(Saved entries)
************
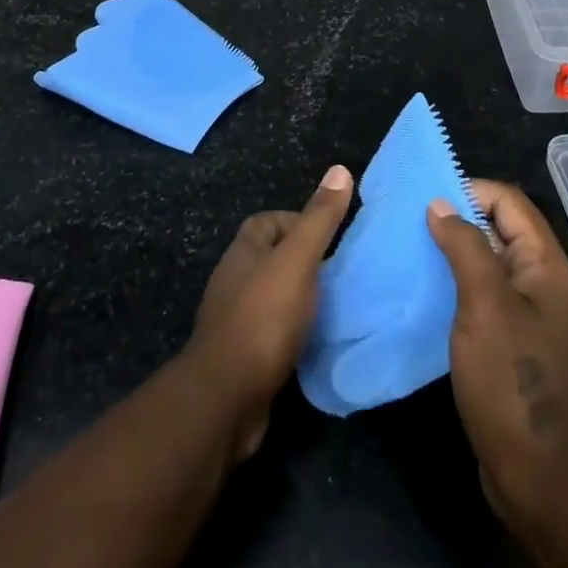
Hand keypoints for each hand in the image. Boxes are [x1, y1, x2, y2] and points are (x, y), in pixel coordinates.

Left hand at [185, 164, 353, 459]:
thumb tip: (340, 169)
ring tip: (335, 306)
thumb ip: (319, 220)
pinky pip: (272, 333)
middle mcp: (234, 280)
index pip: (268, 221)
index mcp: (243, 252)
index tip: (331, 237)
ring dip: (299, 298)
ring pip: (272, 296)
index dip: (298, 221)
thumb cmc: (263, 318)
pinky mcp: (242, 357)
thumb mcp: (298, 261)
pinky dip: (293, 332)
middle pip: (270, 257)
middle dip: (303, 261)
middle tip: (340, 272)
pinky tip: (316, 343)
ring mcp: (234, 320)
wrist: (226, 398)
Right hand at [427, 179, 567, 522]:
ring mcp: (525, 313)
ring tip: (406, 251)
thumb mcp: (485, 305)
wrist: (540, 475)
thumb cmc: (513, 380)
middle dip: (454, 218)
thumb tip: (440, 204)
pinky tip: (420, 290)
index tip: (425, 199)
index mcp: (544, 264)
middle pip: (497, 227)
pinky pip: (480, 294)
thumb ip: (465, 247)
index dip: (468, 190)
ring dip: (450, 252)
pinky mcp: (509, 340)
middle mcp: (539, 280)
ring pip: (485, 261)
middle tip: (407, 222)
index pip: (507, 201)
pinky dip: (453, 284)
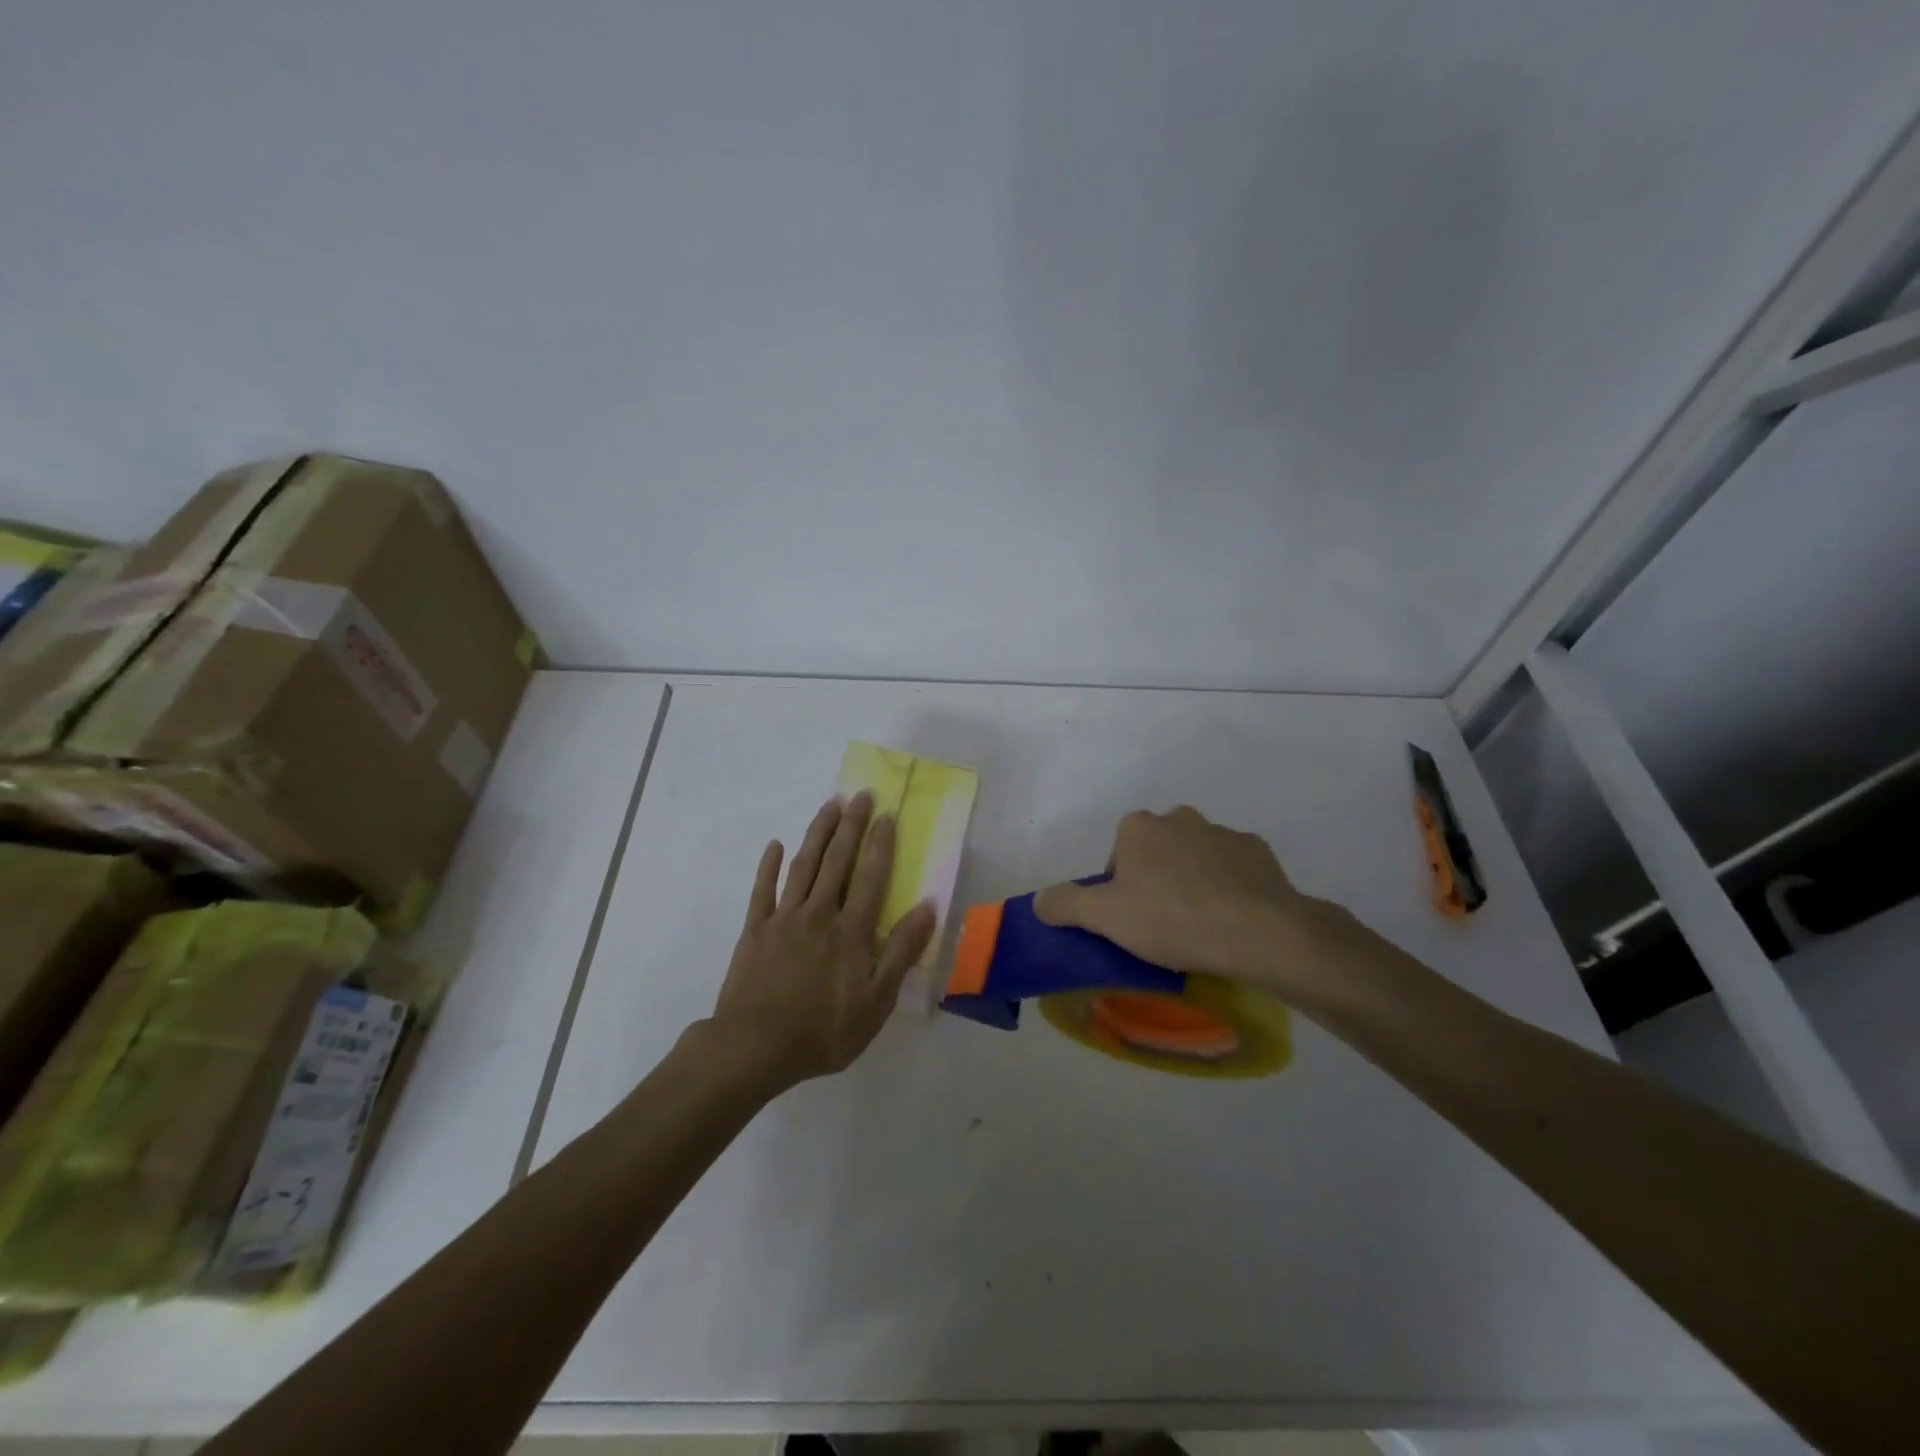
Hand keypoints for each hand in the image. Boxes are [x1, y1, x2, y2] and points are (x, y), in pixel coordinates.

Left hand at [707, 791, 936, 1089]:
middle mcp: (819, 913)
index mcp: (852, 930)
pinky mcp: (755, 930)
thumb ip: (902, 951)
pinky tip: (775, 845)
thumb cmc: (824, 1030)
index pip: (871, 876)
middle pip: (838, 861)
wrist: (755, 1047)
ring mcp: (784, 918)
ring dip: (818, 833)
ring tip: (829, 805)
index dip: (880, 844)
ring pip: (804, 865)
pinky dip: (769, 866)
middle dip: (851, 825)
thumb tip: (927, 907)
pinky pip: (762, 890)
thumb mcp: (877, 1001)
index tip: (886, 814)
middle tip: (860, 795)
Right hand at [1033, 805, 1343, 999]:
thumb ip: (1065, 904)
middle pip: (1156, 852)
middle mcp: (1179, 818)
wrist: (1258, 931)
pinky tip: (1232, 919)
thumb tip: (1038, 901)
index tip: (1132, 921)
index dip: (1120, 890)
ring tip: (1201, 926)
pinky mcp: (1258, 851)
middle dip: (1157, 881)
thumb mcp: (1105, 918)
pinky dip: (1229, 887)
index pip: (1118, 856)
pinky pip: (1233, 868)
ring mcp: (1222, 832)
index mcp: (1139, 827)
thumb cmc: (1172, 919)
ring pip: (1195, 858)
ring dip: (1193, 881)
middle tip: (1164, 925)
************
ACTIVITY –
Show the lines of the entries that include the string "hand", copying each in full.

OUTPUT BELOW –
Hand keypoints for each hand in the image. Boxes are [x1, y1, x2, y2] and points are (x, y), in pixel coordinates.
Left hand at [185, 164, 353, 459]:
Right hand at [427, 179, 567, 522]:
Hand keypoints for each hand in the image. Boxes are [x1, y1, x2, y2] and points are (x, y), in pixel coordinates.
Left hand at [707, 791, 936, 1089]:
Right hand at [1033, 805, 1343, 999]:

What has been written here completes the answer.